▼

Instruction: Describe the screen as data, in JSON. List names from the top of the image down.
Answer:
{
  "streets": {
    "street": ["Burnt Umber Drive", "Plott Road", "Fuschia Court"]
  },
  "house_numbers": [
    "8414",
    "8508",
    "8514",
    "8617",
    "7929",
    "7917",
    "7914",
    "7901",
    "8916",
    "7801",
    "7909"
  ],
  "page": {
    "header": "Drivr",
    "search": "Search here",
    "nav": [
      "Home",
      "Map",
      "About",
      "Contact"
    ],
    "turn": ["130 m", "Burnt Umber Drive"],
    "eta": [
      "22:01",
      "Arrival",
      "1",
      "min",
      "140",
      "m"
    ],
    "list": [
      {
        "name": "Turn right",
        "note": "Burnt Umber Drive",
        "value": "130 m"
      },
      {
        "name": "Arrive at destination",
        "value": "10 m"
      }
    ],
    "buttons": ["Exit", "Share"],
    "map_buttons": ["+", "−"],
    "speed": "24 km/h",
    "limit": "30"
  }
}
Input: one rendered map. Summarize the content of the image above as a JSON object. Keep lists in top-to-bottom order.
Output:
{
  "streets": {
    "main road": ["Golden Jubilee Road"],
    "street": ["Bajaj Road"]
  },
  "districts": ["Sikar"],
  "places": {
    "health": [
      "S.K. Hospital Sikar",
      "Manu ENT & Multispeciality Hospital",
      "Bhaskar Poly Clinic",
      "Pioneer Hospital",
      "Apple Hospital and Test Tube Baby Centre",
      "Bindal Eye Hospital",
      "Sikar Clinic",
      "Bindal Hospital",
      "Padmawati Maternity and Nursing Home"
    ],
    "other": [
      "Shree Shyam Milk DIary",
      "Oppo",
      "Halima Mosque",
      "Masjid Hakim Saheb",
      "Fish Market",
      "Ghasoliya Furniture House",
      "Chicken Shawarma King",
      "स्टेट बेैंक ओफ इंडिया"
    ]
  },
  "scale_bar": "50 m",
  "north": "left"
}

▲

> TASK PROMPT: In this exercise, reproduce each line above exactly.

> EXERCISE SOLUTION:
Instruction: Describe the screen as data, in JSON. List names from the top of the image down.
Answer:
{
  "streets": {
    "street": ["Burnt Umber Drive", "Plott Road", "Fuschia Court"]
  },
  "house_numbers": [
    "8414",
    "8508",
    "8514",
    "8617",
    "7929",
    "7917",
    "7914",
    "7901",
    "8916",
    "7801",
    "7909"
  ],
  "page": {
    "header": "Drivr",
    "search": "Search here",
    "nav": [
      "Home",
      "Map",
      "About",
      "Contact"
    ],
    "turn": ["130 m", "Burnt Umber Drive"],
    "eta": [
      "22:01",
      "Arrival",
      "1",
      "min",
      "140",
      "m"
    ],
    "list": [
      {
        "name": "Turn right",
        "note": "Burnt Umber Drive",
        "value": "130 m"
      },
      {
        "name": "Arrive at destination",
        "value": "10 m"
      }
    ],
    "buttons": ["Exit", "Share"],
    "map_buttons": ["+", "−"],
    "speed": "24 km/h",
    "limit": "30"
  }
}
Input: one rendered map. Summarize the content of the image above as a JSON object. Keep lists in top-to-bottom order.
Output:
{
  "streets": {
    "main road": ["Golden Jubilee Road"],
    "street": ["Bajaj Road"]
  },
  "districts": ["Sikar"],
  "places": {
    "health": [
      "S.K. Hospital Sikar",
      "Manu ENT & Multispeciality Hospital",
      "Bhaskar Poly Clinic",
      "Pioneer Hospital",
      "Apple Hospital and Test Tube Baby Centre",
      "Bindal Eye Hospital",
      "Sikar Clinic",
      "Bindal Hospital",
      "Padmawati Maternity and Nursing Home"
    ],
    "other": [
      "Shree Shyam Milk DIary",
      "Oppo",
      "Halima Mosque",
      "Masjid Hakim Saheb",
      "Fish Market",
      "Ghasoliya Furniture House",
      "Chicken Shawarma King",
      "स्टेट बेैंक ओफ इंडिया"
    ]
  },
  "scale_bar": "50 m",
  "north": "left"
}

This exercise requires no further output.